- Born: 1974 (age 50–51)
- Criminal charge: Conversion of imitation firearms, sale of illegal firearms
- Penalty: Life imprisonment

= Grant Wilkinson =

British gunsmith

Grant Wilkinson (born 1974) is a self-taught British gunsmith convicted of illegally converting replica firearms to fire live ammunition. On August 28, 2008, Wilkinson was sentenced to life imprisonment, with the minimum eligibility for parole set for 11 years time.

==Criminal record==
Wilkinson was an habitual criminal, in trouble with the police at age 13 over a theft and first convicted of an offence in 1995. In 1996 he received a four-year sentence for grievous bodily harm. In 2002 he received a three-year sentence for the possession of drugs for supply. But by 2004 he was free, and he proceeded to purchase 90 blank-firing replica MAC-10s under an assumed name, claiming they were to be used as props in a James Bond film.
Although attributed with many crimes, two experts assessed Wilkinson and found his level of intelligence to be well below average. He was also shown to be unable to read any of the manuals needed to manufacture to guns.

==Firearms manufacture==
The blank-firers were converted to fire live ammunition in a derelict outbuilding fitted out with computer controlled machine tools. The converted replicas were sold to criminals who employed them in at least 50 shootings including nine cases where victims were killed. This included high-profile cases such as the murder of police officer Sharon Beshenivsky, that of Nigerian teenager Michael Dosunmu and Richard Holmes (by rapper Carl Dobson).

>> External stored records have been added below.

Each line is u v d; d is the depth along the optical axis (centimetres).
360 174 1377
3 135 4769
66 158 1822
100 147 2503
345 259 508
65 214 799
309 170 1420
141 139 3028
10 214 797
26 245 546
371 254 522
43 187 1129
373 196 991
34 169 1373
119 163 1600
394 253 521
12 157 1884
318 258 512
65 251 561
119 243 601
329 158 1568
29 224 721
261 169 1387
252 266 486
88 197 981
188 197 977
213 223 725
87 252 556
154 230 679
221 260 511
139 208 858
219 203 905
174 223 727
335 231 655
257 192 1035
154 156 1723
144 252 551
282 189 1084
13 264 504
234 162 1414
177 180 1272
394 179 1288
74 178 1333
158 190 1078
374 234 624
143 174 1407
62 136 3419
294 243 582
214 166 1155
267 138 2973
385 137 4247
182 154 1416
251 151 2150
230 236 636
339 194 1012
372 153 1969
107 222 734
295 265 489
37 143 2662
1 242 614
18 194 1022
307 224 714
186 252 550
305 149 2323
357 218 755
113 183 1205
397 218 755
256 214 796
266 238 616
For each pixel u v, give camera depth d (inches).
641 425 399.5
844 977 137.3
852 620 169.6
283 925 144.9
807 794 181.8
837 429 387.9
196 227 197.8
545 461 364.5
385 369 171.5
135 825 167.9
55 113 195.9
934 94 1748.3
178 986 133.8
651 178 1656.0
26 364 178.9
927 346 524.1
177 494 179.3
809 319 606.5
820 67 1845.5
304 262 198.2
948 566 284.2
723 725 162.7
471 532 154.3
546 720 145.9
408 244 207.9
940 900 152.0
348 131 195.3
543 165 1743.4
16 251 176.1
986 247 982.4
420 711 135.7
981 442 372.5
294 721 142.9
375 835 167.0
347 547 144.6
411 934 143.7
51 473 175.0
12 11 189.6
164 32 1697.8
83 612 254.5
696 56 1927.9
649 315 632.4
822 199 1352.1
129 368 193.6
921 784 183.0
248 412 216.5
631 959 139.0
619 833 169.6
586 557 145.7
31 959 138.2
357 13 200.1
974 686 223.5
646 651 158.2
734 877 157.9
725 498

Police reportedly determined in 2005 – from ballistic tests conducted on recovered bullets – that a number of shootings were connected to a number of firearms from a single batch. They visited gun dealer Guy Savage, who had sold the replica firearms, and obtained a photo he had secretly taken of Wilkinson. However, Wilkinson would not be apprehended until neighbors discovered his conversion operation and informed the police.

11 of the firearms were discovered at the site and in a field in Buckinghamshire. 39 others have been recovered from locations in London, Southampton, Birmingham, and the West Country. At the time of Wilkinson's conviction in 2008, this left 40, presumably converted, MAC-10's in the hands of criminals. At least two more have since been recovered, with the police offering rewards of up to £10,000 for information leading to the recovery of one of the firearms.